(Task description):
Could you transcribe the lines below word for word, leaving the pictures out of your answer?

(Material for this task):
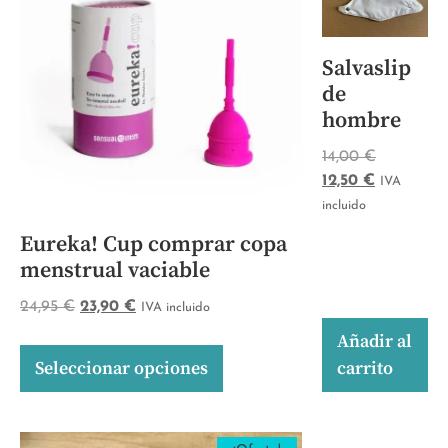
Salvaslip
de
hombre
14,00
€
12,50
€
IVA
incluido
Eureka! Cup comprar copa
menstrual vaciable
24,95
€
23,90
€
IVA incluido
Añadir al
Seleccionar opciones
carrito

(Result of this task):
Salvaslip
de
hombre
14,00
€
12,50
€
IVA
incluido
Eureka! Cup comprar copa
menstrual vaciable
24,95
€
23,90
€
IVA incluido
Añadir al
Seleccionar opciones
carrito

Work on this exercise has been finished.